After hours of debate and a couple of amendments, the LAUSD school board approved a sweeping plan on Tuesday to reduce credit requirements for graduation. But as part of the reduction, students in the district will need Cs instead of Ds to earn their high school diplomas.
Next year’s high school freshmen will have to take every class required to meet the minimum application standards for the University of California and Cal State systems.
L.A. Unified Superintendent John Deasy says the new requirements are part of the district’s commitment to advancing civil rights and social justice for "every single student." Deasy spoke with Airtalk host Larry Mantle before Tuesday's vote.
"Simply stated, this recommends that the diploma for all students graduating from LAUSD by 2017 be a meaningful college/workforce ready threshold," Deasy says.

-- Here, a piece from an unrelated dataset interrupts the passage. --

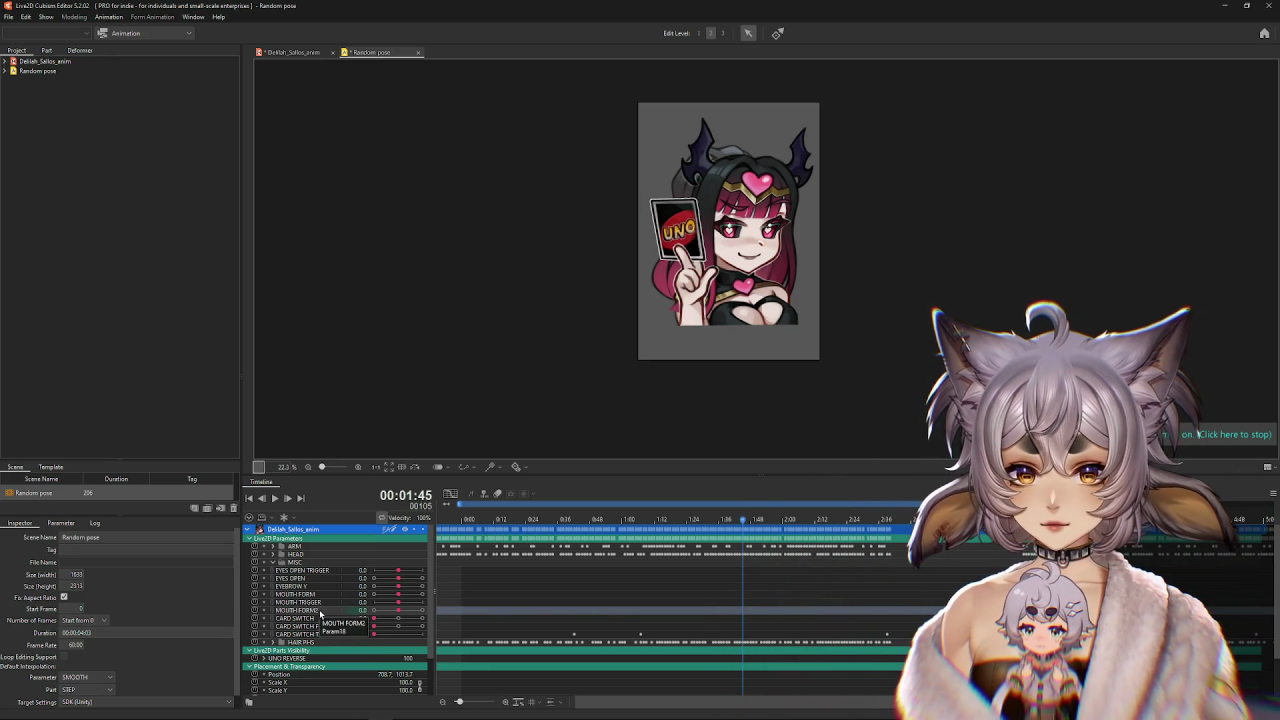
pyautogui.click(322, 618)
pyautogui.click(292, 626)
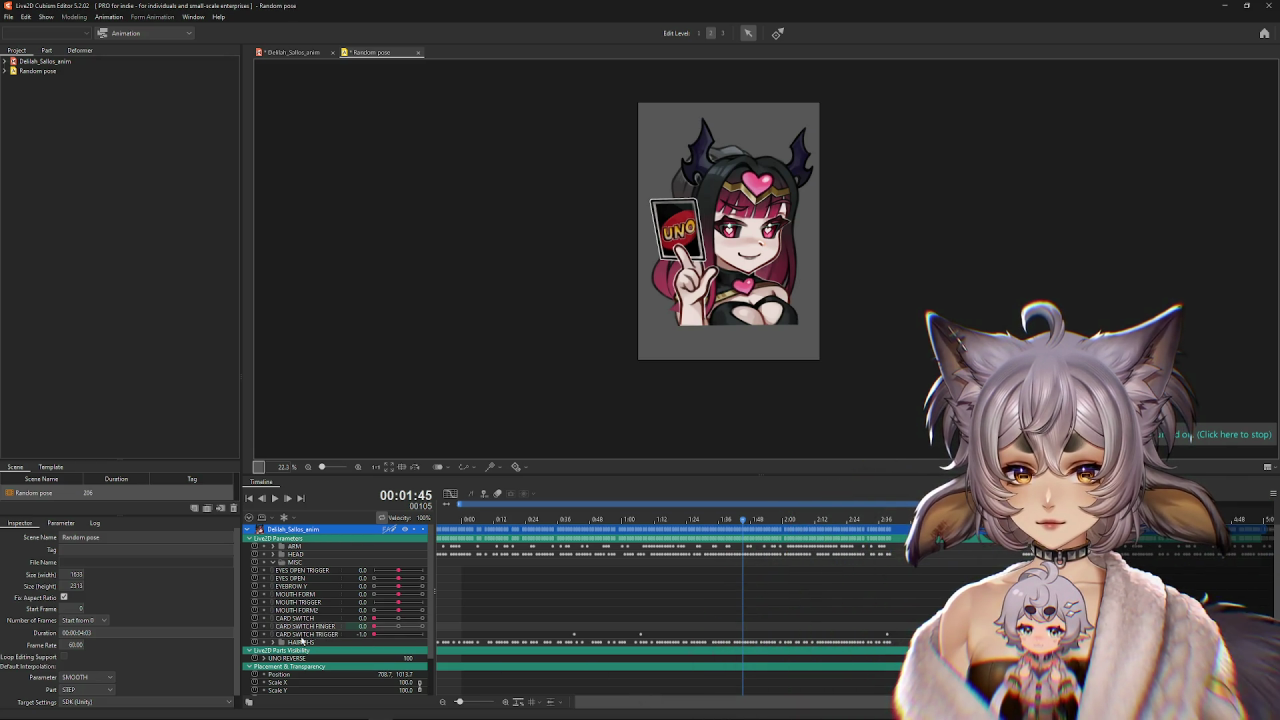
pyautogui.click(317, 628)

School board members added two amendments to Deasy’s original proposal. One would begin to assess third and eighth graders’ readiness to meet the new standards. Boardmember Steve Zimmer proposed the second – an effort to boost the credits required for graduation from 180 to 210, so that students might still benefit from physical education, art and other course offerings.
"Some of the programs that are working best to engage our students — to keep them connected and in schools — would be in grave danger if we lowered down to 180," Zimmer insists.
Six board members approved the curriculum overhaul.
The lone dissenter was Bennet Kayser, who represents schools from Griffith Park to South Gate. He insisted on establishing a budget before the district spends any money on the new reforms.